Salas and Cruz, JJ., concur.
Footnotes
1. Complaint; Records, pp. 3-5.
2. Records, pp. 9-26.
3. Records, p. 60.
4. Answer; Records, pp. 61-76.
5. Exhibit "A".
6. Exhibit "7".
7. Exhibit "6".
8. Exhibit "1", Exhibit "G".
9. Exhibit "2".
10. Exhibit "3".
11. Exhibit "4".
12. Exhibits "11", "11-A" to "11-C" inclusive and other sub-markings.
13. Decision; Records p. 546.
14. Appellants' Brief; Rollo, p. 51.
15. Exhibit "B" and sub-markings.
16. Exhibit "C" and sub-markings.
17. Exhibit "D" and sub-markings.
18. 33 SCRA 936, 942.
19. 271 SCRA 76, 85-86.
20. Republic vs. Court of Appeals, et al., 281 SCRA 639 [1997].

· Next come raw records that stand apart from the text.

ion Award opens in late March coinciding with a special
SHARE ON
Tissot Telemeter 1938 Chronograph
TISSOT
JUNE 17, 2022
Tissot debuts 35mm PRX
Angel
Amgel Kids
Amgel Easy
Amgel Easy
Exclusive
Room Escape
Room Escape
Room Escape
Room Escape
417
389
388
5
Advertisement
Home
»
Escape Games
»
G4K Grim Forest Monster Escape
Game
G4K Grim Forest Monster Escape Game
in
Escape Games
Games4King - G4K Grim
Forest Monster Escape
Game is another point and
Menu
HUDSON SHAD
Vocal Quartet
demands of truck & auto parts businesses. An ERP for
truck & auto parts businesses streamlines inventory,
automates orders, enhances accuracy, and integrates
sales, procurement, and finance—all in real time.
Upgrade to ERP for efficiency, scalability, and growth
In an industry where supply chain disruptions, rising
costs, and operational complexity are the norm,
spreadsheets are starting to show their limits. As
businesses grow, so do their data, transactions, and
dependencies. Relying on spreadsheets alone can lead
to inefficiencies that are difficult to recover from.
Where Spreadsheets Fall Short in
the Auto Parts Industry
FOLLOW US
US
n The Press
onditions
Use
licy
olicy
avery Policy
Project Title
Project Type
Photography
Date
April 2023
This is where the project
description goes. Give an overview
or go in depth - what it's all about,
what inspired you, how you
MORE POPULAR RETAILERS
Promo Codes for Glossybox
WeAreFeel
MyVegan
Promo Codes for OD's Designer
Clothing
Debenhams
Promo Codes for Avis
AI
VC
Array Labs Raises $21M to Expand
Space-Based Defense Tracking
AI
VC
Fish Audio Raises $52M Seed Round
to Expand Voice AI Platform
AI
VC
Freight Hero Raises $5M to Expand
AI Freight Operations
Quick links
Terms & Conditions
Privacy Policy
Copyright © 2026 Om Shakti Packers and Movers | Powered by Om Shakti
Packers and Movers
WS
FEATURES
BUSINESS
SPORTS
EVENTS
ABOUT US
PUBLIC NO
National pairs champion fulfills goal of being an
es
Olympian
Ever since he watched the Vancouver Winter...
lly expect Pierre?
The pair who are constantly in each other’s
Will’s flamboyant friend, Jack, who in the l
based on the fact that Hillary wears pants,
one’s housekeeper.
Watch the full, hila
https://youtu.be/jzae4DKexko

21. Acedo vs. Court of Appeals, 33 SCRA 936, 940-941.
22. Exhibit "J".
23. Ibid., p. 39.
24. Appellee's Brief, pp. 121-123; Rollo, pp. 236-238.
25. Tabuena vs. Court of Appeals, 196 SCRA 650 [1991].
26. Bill of Exhibits No. 8, pp. 540-541.
27. Godoy vs. Ramirez, 168 SCRA 85 [1988].
28. Acedo vs. Court of Appeals, 33 SCRA 936, 942.
29. University of the Philippines vs. Catungal, Jr., 272 SCRA 221, 237.
30. Ibid.
31. Ibid.
32. Marquez vs. Court of Appeals, 300 SCRA 653 [1998].